И он молчал. Боялся? Чего? Да все просто – он снова боялся любви. Он чувствовал, что не готов к ней, совершенно. В душе по-прежнему была огромная черная дыра. Да и какая это любовь? Так, суррогат. А что до их страсти… Так это нормально – сто лет у него не было женщины. А точнее – долгих три года.
Так зачем обнадеживать человека? Зачем врать и придумывать? Неловко все так и закончить? Наверное. Но врать и вовсе подло.
В последний вечер они прощались, долго и молча. Он крепко обнимал ее, гладил по спине, плечам и лицу, чувствуя, как снова хочет ее. Лиза плакала. Так тихо, что сразу он и не понял. А понял только тогда, когда стал целовать ее холодное от мороза и мокрое от слез лицо.
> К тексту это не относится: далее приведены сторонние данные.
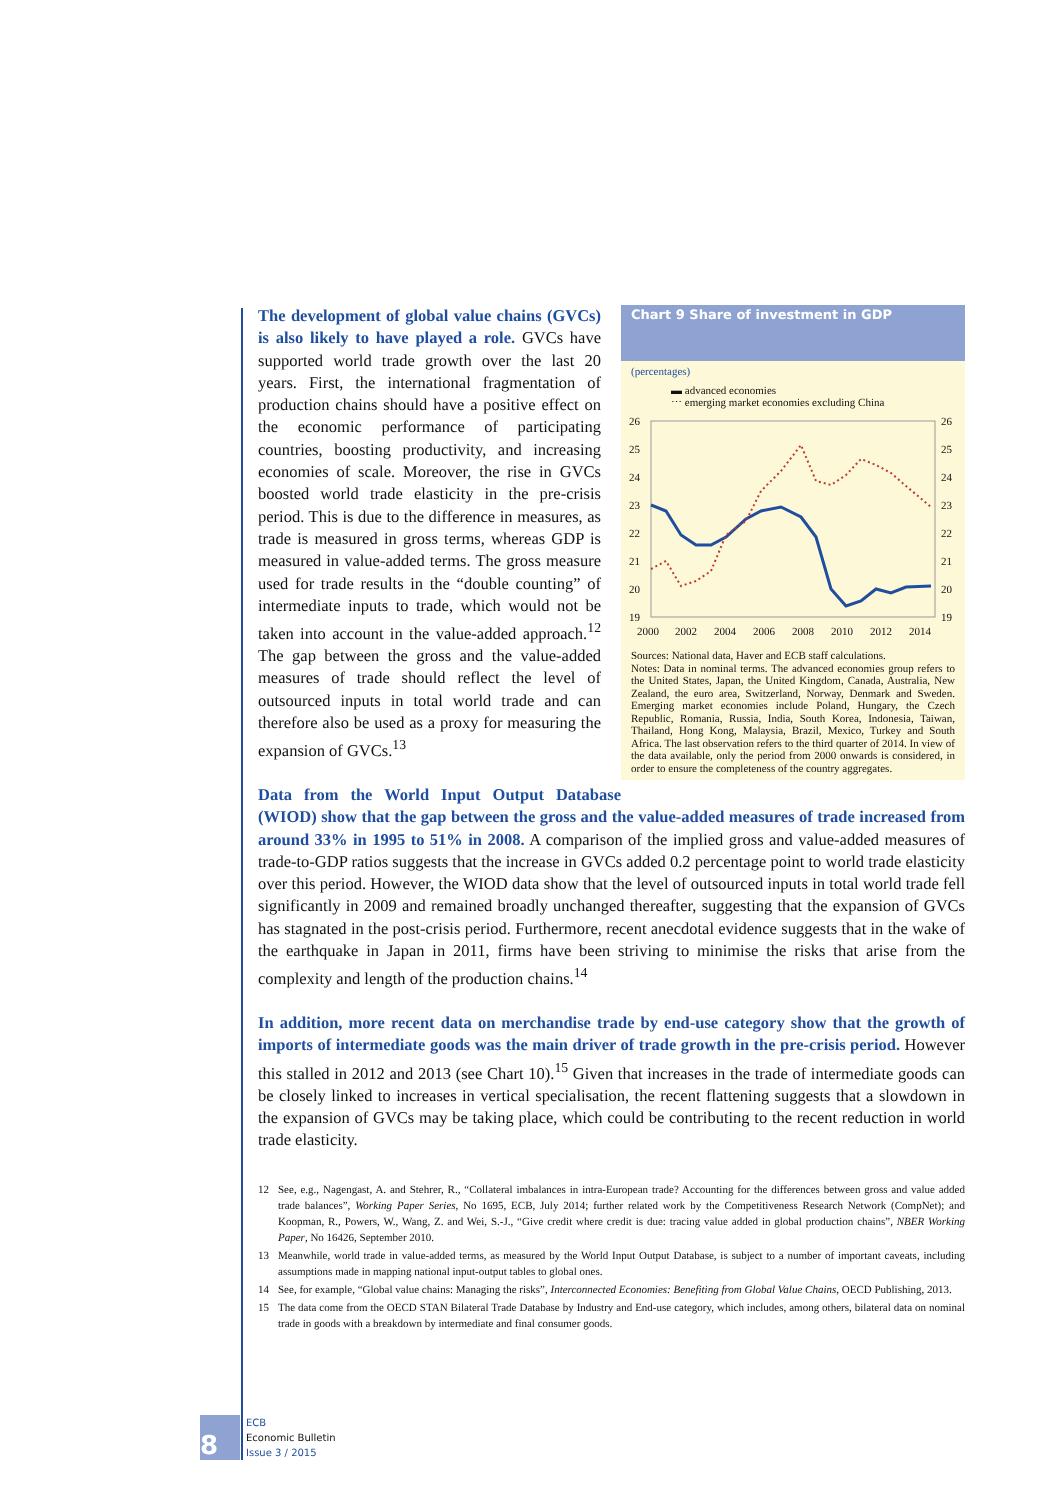Chart 9 Share of investment in GDP
(percentages)
▬ advanced economies
⋯ emerging market economies excluding China
26
25
24
23
22
21
20
19
26
25
24
23
22
21
20
19
2000
2002
2004
2006
2008
2010
2012
2014
Sources: National data, Haver and ECB staff calculations.
Notes: Data in nominal terms. The advanced economies group refers to the United States, Japan, the United Kingdom, Canada, Australia, New Zealand, the euro area, Switzerland, Norway, Denmark and Sweden. Emerging market economies include Poland, Hungary, the Czech Republic, Romania, Russia, India, South Korea, Indonesia, Taiwan, Thailand, Hong Kong, Malaysia, Brazil, Mexico, Turkey and South Africa. The last observation refers to the third quarter of 2014. In view of the data available, only the period from 2000 onwards is considered, in order to ensure the completeness of the country aggregates.
The development of global value chains (GVCs) is also likely to have played a role. GVCs have supported world trade growth over the last 20 years. First, the international fragmentation of production chains should have a positive effect on the economic performance of participating countries, boosting productivity, and increasing economies of scale. Moreover, the rise in GVCs boosted world trade elasticity in the pre-crisis period. This is due to the difference in measures, as trade is measured in gross terms, whereas GDP is measured in value-added terms. The gross measure used for trade results in the “double counting” of intermediate inputs to trade, which would not be taken into account in the value-added approach.<sup>12</sup> The gap between the gross and the value-added measures of trade should reflect the level of outsourced inputs in total world trade and can therefore also be used as a proxy for measuring the expansion of GVCs.<sup>13</sup>
Data from the World Input Output Database (WIOD) show that the gap between the gross and the value-added measures of trade increased from around 33% in 1995 to 51% in 2008. A comparison of the implied gross and value-added measures of trade-to-GDP ratios suggests that the increase in GVCs added 0.2 percentage point to world trade elasticity over this period. However, the WIOD data show that the level of outsourced inputs in total world trade fell significantly in 2009 and remained broadly unchanged thereafter, suggesting that the expansion of GVCs has stagnated in the post-crisis period. Furthermore, recent anecdotal evidence suggests that in the wake of the earthquake in Japan in 2011, firms have been striving to minimise the risks that arise from the complexity and length of the production chains.<sup>14</sup>
In addition, more recent data on merchandise trade by end-use category show that the growth of imports of intermediate goods was the main driver of trade growth in the pre-crisis period. However this stalled in 2012 and 2013 (see Chart 10).<sup>15</sup> Given that increases in the trade of intermediate goods can be closely linked to increases in vertical specialisation, the recent flattening suggests that a slowdown in the expansion of GVCs may be taking place, which could be contributing to the recent reduction in world trade elasticity.
12 See, e.g., Nagengast, A. and Stehrer, R., “Collateral imbalances in intra-European trade? Accounting for the differences between gross and value added trade balances”, Working Paper Series, No 1695, ECB, July 2014; further related work by the Competitiveness Research Network (CompNet); and Koopman, R., Powers, W., Wang, Z. and Wei, S.-J., “Give credit where credit is due: tracing value added in global production chains”, NBER Working Paper, No 16426, September 2010.
13 Meanwhile, world trade in value-added terms, as measured by the World Input Output Database, is subject to a number of important caveats, including assumptions made in mapping national input-output tables to global ones.
14 See, for example, “Global value chains: Managing the risks”, Interconnected Economies: Benefiting from Global Value Chains, OECD Publishing, 2013.
15 The data come from the OECD STAN Bilateral Trade Database by Industry and End-use category, which includes, among others, bilateral data on nominal trade in goods with a breakdown by intermediate and final consumer goods.
8
ECB
Economic Bulletin
Issue 3 / 2015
Она оторвалась от него, вырвалась из его цепких железных рук и, не глядя ему в глаза, коротко и тихо, с невыносимым отчаянием, вытолкнула из себя:
– Все, все! Пока! – И быстро взбежала по ступенькам в подъезд.
Хлопнула входная дверь, заскрипели пружины, Иван услышал стук ее каблуков – Романовские жили на втором этаже. Он поднял голову и посмотрел на их окна. Свет в них не зажегся. Он выкурил сигарету, втоптал ее в снег и быстро, как только мог, пошел прочь.
Запыхавшись и чувствуя, как разболелась нога, он прислонился к заиндевевшей стене, закрыл глаза, пытаясь установить и наладить дыхание. Так он стоял долго, пока окончательно не закоченел и пока не задубела спина и он почти перестал чувствовать ноги.
В ту ночь Иван, как ни странно, спал крепко, как не спал давно, пожалуй, с больницы, когда находился в полубреду. А утром, проснувшись, неожиданно и внезапно, но очень отчетливо понял, что ему надо уехать. Да-да! И срочно! Дня два на сборы – и вперед!
Только… куда? В Ленинград, в Москву? Да разумеется, в Ленинград, к сыну. Вот теперь у него появились силы бороться, и теперь он его отобьет. Он, кажется, пришел в себя, ожил. Да, он живой и готов к борьбе.